Museums, Exhibits & Cultural Centers
The 11 tribes settled in Wisconsin have established museums, cultural centers and exhibits that tell the stories of their past. The Chippewa Valley Museum in Eau Claire depicts the people, places and events that shaped the Chippewa Valley and includes award-winning exhibits about the Ojibwe people. The Forest County Potawatomi Historical/Cultural Center in Crandon offers exhibits on the history of the Potawatomi, their language and traditional elements of their culture.
The Milwaukee Public Museum maintains an extensive, world-class collection depicting contemporary Native American life. Children and adults alike will appreciate the intricate and dramatic display of 37 life-size Native American figures in colorful pow wow dress accompanied by the sounds of trafitional music. Other exhibits celebrate the resiliance of Native American culture and examine its history from past to present.
Native American Villages - Recreations of the Past
Early life for Native Americans is described by traditionally-dressed interpreters at Fort Folle Avoine near Danbury. The reconstructed fur-trading post and Woodland Native American village depicts Native life in the early 1800s.
Cultural Celebrations - Pow Wows
Wisconsin's Native American tribes regularly hold pow wows to honor traditions and celebrate their culture. Events like the Hunting Moon Pow Wow, held annually in Milwaukee, feature music, drumming and dancing at the heart of the gathering, as well as traditional art and Native American foods. The public is invited to attend and witness the pageantry and power of the Grand Entry and competitive dancing, performed by dancers in full dress and regalia.
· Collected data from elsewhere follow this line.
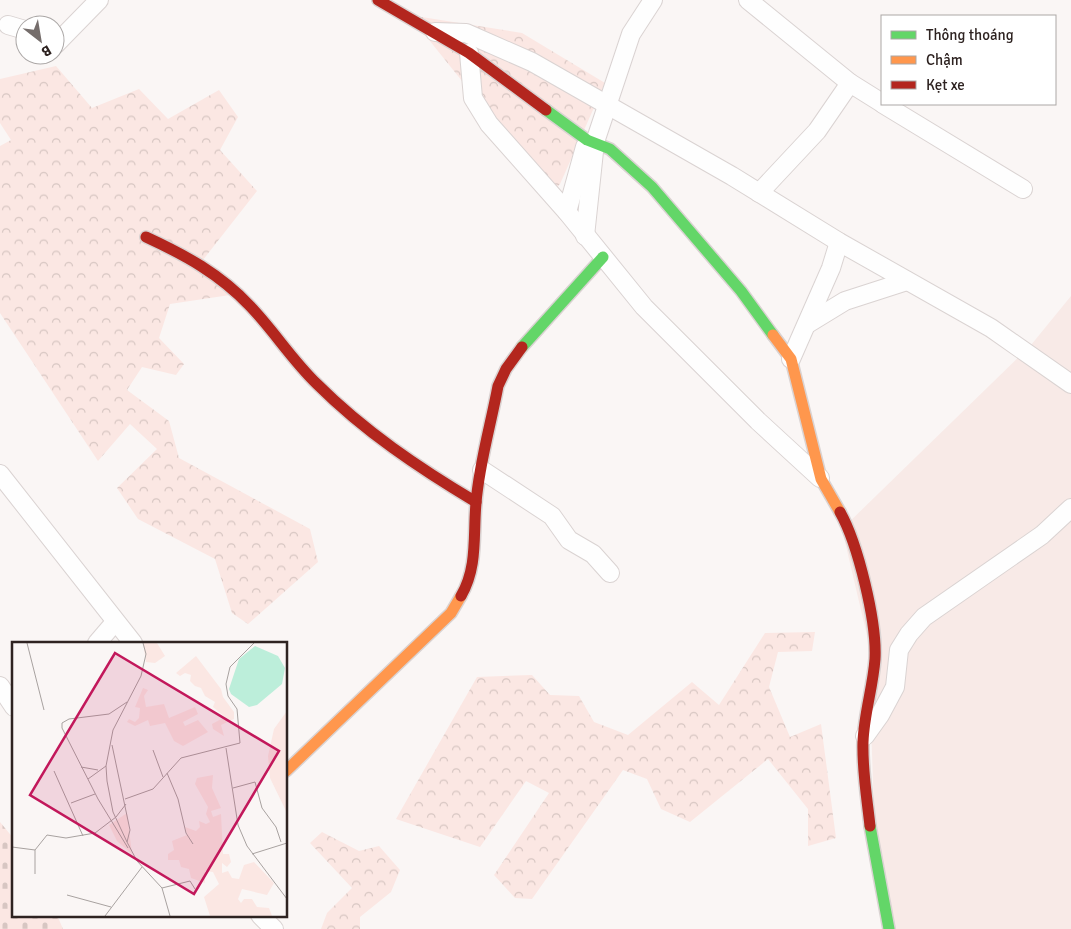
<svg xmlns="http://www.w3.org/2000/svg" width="1071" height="929" viewBox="0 0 1071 929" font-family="Signika,sans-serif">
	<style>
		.built { fill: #f8eae7 }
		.forest { fill: url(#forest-crowns) }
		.cemetery { fill: url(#cemetery-stones) }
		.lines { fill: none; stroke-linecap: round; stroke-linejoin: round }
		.street-casing { stroke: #dad3d2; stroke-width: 20 }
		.fast-casing { stroke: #dad3d2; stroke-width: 14 }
		.slow-casing { stroke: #dad3d2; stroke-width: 14 }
		.jam-casing { stroke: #dad3d2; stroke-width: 14 }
		.street { stroke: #fefefe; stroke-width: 18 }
		.fast { stroke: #63d668; stroke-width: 11 }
		.slow { stroke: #ff974d; stroke-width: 11 }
		.jam { stroke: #b3261e; stroke-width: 11 }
		.inset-road { fill: none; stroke: #a8a2a0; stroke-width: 1 }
		.view { fill: #c2185b; fill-opacity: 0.15; stroke: #c2185b; stroke-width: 2.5 }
		.inset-edge { fill: none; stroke: #2e2321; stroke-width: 2.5 }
	</style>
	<defs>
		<pattern id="forest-crowns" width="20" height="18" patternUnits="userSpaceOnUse" patternTransform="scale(1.25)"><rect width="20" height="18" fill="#fbe7e3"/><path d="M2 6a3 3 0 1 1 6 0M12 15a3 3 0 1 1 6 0" fill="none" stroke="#d7c6c2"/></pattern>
		<pattern id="cemetery-stones" width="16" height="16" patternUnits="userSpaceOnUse" patternTransform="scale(1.25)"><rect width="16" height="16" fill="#fbe7e3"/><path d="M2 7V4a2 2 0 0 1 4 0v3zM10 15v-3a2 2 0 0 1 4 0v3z" fill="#d7c6c2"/></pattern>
	</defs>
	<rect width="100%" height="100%" fill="#faf6f5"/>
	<polygon class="built" points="1071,296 1071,929 886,929 877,896 868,640 842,529 1031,345"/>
	<g class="forest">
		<polygon points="409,15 522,33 605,83 560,184 552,193"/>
		<polygon points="56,66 92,108 139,89 168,119 219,90 238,117 220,150 257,191 199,265 230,295 170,304 159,338 184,364 176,375 142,367 127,390 169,421 179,458 310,529 318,562 248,624 232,613 215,559 138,519 117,488 157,449 130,424 98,461 0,313 0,146 11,140 0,123 0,79"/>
		<polygon points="815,632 812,651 778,652 769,687 790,737 821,724 836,838 808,846 808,809 768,759 690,822 661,809 647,779 623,770 532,899 515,898 494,875 549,793 526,781 480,847 396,819 477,677 532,675 550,695 579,696 594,722 628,735 692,682 719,705 765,633"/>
		<polygon points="322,832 359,851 379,846 400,870 391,892 360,917 360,929 321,929 327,913 352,888 310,843"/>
	</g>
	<polygon class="cemetery" points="0,822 14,839 14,915 57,915 63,929 0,929"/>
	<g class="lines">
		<defs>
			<g id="street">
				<polyline points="748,0 850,83 882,103"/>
				<polyline points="8,25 25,30"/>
				<polyline points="435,32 466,33 532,62 732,176 839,242 991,328 1071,384"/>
				<polyline points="55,45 99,0"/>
				<polyline points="469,53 473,98 489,124 567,212 644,307 758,421 820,478"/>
				<polyline points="883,104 1023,189"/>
				<polyline points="759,193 817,131 850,83"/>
				<polyline points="567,212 585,147"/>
				<polyline points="585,236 595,142 631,34 653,0"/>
				<polyline points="809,323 845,301 907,281"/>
				<polyline points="791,359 831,268 839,242"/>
				<polyline points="482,470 552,516 569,540 593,554 610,573"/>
				<polyline points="0,474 133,643"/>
				<polyline points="97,643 115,622"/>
				<polyline points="0,686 14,707"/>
				<polyline points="865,736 880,715 895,687 899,650 909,634 924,617 1042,535 1071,508"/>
				<polyline points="260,915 274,929"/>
			</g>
			<g id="fast">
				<polyline points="546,110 587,140 610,149 652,187 741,291 773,335"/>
				<polyline points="522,347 603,257"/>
				<polyline points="870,826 889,929"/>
			</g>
			<g id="slow">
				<polyline points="773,335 791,359 821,479 840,512"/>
				<polyline points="286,771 451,613 461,596"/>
			</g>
			<g id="jam">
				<polyline points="378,0 469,53 546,110"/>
				<path d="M146,237c39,18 74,37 104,69 24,25 42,54 67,78 47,47 102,84 159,118"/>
				<path d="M840,512c18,32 37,110 35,147 -2,28 -11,55 -12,83 -1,28 4,56 7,84"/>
				<path d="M461,596c17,-29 12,-61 15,-93 3,-39 15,-79 22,-117l8,-17 16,-22"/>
			</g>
		</defs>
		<use href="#street" class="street-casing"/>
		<use href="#fast" class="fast-casing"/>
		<use href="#slow" class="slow-casing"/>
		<use href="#jam" class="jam-casing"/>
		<use href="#street" class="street"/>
		<use href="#fast" class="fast"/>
		<use href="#slow" class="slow"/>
		<use href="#jam" class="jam"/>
	</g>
	<g transform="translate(12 642)">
		<rect width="275" height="275" fill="#faf6f5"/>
		<path d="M131,1h14l8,13 -10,7 -9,-1zM184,14l25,33 2,8 11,15v7l-13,6 3,11 -11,-7 -1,-5 13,-7 -12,-10 2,-5 -10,-6 -4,-8 -6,-2 -5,-5 1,-6 -6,-2 -5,3 -4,-3zM131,46l5,2 -4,6 2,11 18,-3 5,14 26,-11 3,7 -15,8 2,4 13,-6 10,12 -25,14 -9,-5 -9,-18 -15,3 -2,-6 -13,6 -8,-4 2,-3 6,3 4,-4 1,-10 -5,-1zM201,133l-1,13 9,20 -10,3 2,6 8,-3 2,40h6l2,8 -4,5 -5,-4v10l6,-2 4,7 7,1 5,-14 10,-3 20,21 -7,12 -25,-6 -4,10 3,4 3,-4h8l5,8 12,1 3,8h-62l-6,-19 15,-13 -6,-12 -8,-1v12l-14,-5 -2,-9 -8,-2 -2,-7h-11v-6l6,-4 -2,-9 15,-6 -2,-8 11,4 4,-4 -1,-6 7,3 4,-2 -4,-8 2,-7 -13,-23 2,-6zM115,171l5,41 -15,-13 -8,-16z" fill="#fbe7e3"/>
		<path d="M275,69v102l-17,-35 -2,-22 6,-27z" fill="#fbe7e3"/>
		<path d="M243,4l23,10 7,12 -3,16 -25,21 -8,2 -18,-13 -2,-5 10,-30z" fill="#bceeda"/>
		<path class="inset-road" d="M15,1l17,67M131,1l3,11 -5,22 -28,54 -7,36 1,15 6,31 14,30 10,19 25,27 8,28M115,60l-18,12 -40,5 -7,4v5l36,71 30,49M100,103l18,85 -3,12M214,106l12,77 9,21 40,53M141,108l10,27M69,125l17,3M42,129l29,65M155,131l11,26 8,34 7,11M76,137l18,-13M221,146l22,-6 7,26 14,19 5,15M113,157l28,-10 28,-31 59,-15 -3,-34 -9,-13 -2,-12 4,-17 24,-24M59,161l24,-9M0,205l23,3 12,-15 19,3 29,-5 21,-16 10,-13M240,212l35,-11M23,232v-24M150,246l28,-7 5,8M55,253l44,12M93,274l37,-49"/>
		<path class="view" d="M103,11l164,98 -85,143 -164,-99z"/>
		<rect width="275" height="275" class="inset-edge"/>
	</g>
	<rect x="881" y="15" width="175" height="90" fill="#ffffff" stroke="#aba7a6"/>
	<rect x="891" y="31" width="25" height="8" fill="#63d668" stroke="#aba7a6"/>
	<text x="926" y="40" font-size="15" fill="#2e2321">Thông thoáng</text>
	<rect x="891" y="56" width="25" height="8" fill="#ff974d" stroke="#aba7a6"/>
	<text x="926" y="65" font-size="15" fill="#2e2321">Chậm</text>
	<rect x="891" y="81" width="25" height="8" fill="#b3261e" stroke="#aba7a6"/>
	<text x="926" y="90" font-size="15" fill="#2e2321">Kẹt xe</text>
	<g transform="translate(40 40) rotate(149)"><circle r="24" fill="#ffffff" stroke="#aba7a6"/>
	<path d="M0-4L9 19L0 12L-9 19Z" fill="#756d6b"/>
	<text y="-8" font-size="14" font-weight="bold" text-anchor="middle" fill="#2e2321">B</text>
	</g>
</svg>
The Lac Courte Orielles Ojibwe Nation hosts the annual Honor the Earth Pow Wow in Hayward, and the Oneida Pow Wow is held each year during the Fourth of July weekend. . Visitors can try traditional Native American foods, purchase handmade arts and crafts and watch a spectacular Grand Entry, as more hundreds of dancers arrive on the pow wow grounds. Every Memorial Day and Labor Day weekend, the Ho-Chunk Nation hosts bi-annual pow wows in Black River Falls with Native American food, music and dancing.
Casinos & Bingo
In addition to sharing their traditions, Wisconsin's 11 Native American tribes offer top-notch casino gambling and bingo throughout the state. Many of theses facilities are coupled with restaurants, lounges and hotels in a single complex.